One of the most striking findings in spintronics is unusual magnetoresistance (UMR). In this effect, the electrical resistance of a heavy metal changes when it is placed next to a magnetic insulator and the direction of magnetization rotates within a plane perpendicular to the flow of electric current. This behavior played a key role in shaping the concept of spin Hall magnetoresistance (SMR), which became the dominant explanation for UMR. Over time, SMR has been widely used to interpret results from many types of experiments, including magnetoresistance measurements, spin-torque ferromagnetic resonance, harmonic Hall voltage studies, magnetic field sensors, and switching of magnetization or Néel vectors.
As more experiments were carried out, researchers noticed something puzzling. UMR showed up in nearly all magnetic systems, even in cases where no spin Hall material was present. The effect was also detected in systems where SMR theory clearly does not apply (e.g., those without a spin Hall effect). To address these inconsistencies, scientists proposed a growing list of alternative explanations tied to spin currents or related effects. These included Rashba-Edelstein MR, spin-orbit MR, anomalous Hall MR, orbital Hall MR, crystal-symmetry MR, orbital Rashba-Edelstein MR, and Hanle MR. Each was designed to account for the “SMR-like” signals observed in specific experimental setups.
A New Experimental Answer Emerges
More recently, Prof. Lijun Zhu of the Institute of Semiconductors at the Chinese Academy of Sciences and Prof. Xiangrong Wang of the Chinese University of Hong Kong presented clear experimental evidence pointing to a different origin of universal UMR. Their work shows that the effect arises from how electrons scatter at interfaces, with this scattering controlled by both the magnetization and the electric field at the interface. This process is known as two-vector magnetoresistance. Crucially, this explanation does not rely on spin currents, which removes many of the complications found in earlier models.
Their experiments revealed that very large UMR signals can appear even in single-layer magnetic metals. They also found that the effect includes higher-order contributions and follows a universal sum rule. All of these observations closely match what the two-vector MR model predicts, without the need to invoke spin-current-based mechanisms.
Reinterpreting Decades of Experimental Data
The researchers also carried out a careful review of previous studies. This reanalysis showed that many influential experimental results once attributed to spin Hall magnetoresistance or other spin-current-related, or even unrelated, mechanisms can be consistently explained using the two-vector MR framework. In addition, they highlighted several experimental and theoretical findings that directly conflict with spin-current-based MR models but are naturally explained by the two-vector approach.

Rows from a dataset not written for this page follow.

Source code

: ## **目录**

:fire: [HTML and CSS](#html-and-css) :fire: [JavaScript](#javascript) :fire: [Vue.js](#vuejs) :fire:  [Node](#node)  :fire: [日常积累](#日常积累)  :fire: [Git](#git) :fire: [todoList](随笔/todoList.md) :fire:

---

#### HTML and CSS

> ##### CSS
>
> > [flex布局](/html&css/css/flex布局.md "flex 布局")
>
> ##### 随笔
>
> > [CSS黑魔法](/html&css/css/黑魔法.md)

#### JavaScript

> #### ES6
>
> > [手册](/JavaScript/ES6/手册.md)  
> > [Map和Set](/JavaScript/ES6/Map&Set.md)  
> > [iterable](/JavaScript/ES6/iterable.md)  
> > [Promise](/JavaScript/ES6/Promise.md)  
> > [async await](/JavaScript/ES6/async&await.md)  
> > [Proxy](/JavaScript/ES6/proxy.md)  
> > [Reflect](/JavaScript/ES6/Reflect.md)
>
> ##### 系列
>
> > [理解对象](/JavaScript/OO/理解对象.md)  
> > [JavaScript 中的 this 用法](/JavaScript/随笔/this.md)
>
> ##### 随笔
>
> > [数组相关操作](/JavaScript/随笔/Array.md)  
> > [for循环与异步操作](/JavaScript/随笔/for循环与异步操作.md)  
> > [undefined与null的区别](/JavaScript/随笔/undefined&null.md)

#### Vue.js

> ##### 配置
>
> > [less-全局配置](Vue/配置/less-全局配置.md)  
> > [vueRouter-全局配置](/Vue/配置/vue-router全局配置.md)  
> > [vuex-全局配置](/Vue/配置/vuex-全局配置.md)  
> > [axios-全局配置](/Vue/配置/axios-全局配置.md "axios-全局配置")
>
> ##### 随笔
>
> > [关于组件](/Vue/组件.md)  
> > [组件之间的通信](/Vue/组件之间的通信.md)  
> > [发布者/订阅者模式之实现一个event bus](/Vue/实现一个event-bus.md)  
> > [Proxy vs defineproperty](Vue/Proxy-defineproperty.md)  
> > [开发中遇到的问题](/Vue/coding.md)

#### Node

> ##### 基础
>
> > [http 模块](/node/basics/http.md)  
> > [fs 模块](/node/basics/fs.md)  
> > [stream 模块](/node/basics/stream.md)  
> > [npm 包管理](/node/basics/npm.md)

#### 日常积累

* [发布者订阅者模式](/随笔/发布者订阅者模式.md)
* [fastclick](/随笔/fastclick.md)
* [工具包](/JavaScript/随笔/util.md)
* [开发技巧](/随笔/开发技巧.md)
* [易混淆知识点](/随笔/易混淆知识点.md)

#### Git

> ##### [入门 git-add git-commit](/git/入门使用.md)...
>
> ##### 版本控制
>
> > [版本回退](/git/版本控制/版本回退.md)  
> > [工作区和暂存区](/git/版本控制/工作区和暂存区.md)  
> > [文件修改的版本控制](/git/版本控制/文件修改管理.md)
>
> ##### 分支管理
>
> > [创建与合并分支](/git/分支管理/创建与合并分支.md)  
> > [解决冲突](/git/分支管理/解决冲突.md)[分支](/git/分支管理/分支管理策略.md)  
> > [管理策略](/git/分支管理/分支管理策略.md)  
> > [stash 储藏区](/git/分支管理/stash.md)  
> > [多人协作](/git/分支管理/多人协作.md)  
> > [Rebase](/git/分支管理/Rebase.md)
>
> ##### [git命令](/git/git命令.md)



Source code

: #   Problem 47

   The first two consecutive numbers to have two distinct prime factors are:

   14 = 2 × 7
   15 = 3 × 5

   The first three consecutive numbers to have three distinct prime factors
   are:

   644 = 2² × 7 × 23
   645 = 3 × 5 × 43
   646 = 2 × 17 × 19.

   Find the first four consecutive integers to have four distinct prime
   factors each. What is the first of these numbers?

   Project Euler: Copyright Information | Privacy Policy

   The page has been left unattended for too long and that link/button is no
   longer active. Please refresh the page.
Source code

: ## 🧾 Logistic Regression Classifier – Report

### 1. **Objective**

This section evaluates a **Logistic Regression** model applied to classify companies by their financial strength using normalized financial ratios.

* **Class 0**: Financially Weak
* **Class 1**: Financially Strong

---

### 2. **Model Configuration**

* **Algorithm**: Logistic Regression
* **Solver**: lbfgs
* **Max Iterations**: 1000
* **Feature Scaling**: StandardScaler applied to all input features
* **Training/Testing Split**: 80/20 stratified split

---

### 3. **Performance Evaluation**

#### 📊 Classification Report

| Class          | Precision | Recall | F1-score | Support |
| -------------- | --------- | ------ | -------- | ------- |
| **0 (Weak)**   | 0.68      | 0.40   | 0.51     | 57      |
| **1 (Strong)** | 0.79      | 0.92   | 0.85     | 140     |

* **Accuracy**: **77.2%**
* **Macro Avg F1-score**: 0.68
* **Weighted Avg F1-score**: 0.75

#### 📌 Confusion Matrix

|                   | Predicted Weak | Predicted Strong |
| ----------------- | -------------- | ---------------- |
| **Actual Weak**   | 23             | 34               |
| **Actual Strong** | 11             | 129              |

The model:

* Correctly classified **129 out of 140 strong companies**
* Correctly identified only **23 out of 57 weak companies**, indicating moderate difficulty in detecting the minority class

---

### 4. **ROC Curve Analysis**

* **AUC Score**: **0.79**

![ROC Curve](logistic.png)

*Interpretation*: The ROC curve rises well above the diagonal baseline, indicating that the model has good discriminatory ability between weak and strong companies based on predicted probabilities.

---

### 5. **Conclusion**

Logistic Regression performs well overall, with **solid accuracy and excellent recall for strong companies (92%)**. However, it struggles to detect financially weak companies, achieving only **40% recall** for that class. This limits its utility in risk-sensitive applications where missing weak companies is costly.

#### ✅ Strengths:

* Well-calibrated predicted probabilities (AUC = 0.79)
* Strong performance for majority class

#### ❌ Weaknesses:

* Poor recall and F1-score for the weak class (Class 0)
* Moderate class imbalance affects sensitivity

A Challenge to a Long-Standing Theory
Together, these results pose a serious challenge to the long-accepted SMR theory. They provide the first strong experimental confirmation of the two-vector magnetoresistance model and establish a single, universal physical explanation for UMR. By doing so, the work offers a simpler and more comprehensive way to understand magnetoresistance across a wide range of spintronic systems.
This research was recently published in National Science Review under the title “Physics Origin of Universal Unusual Magnetoresistance.”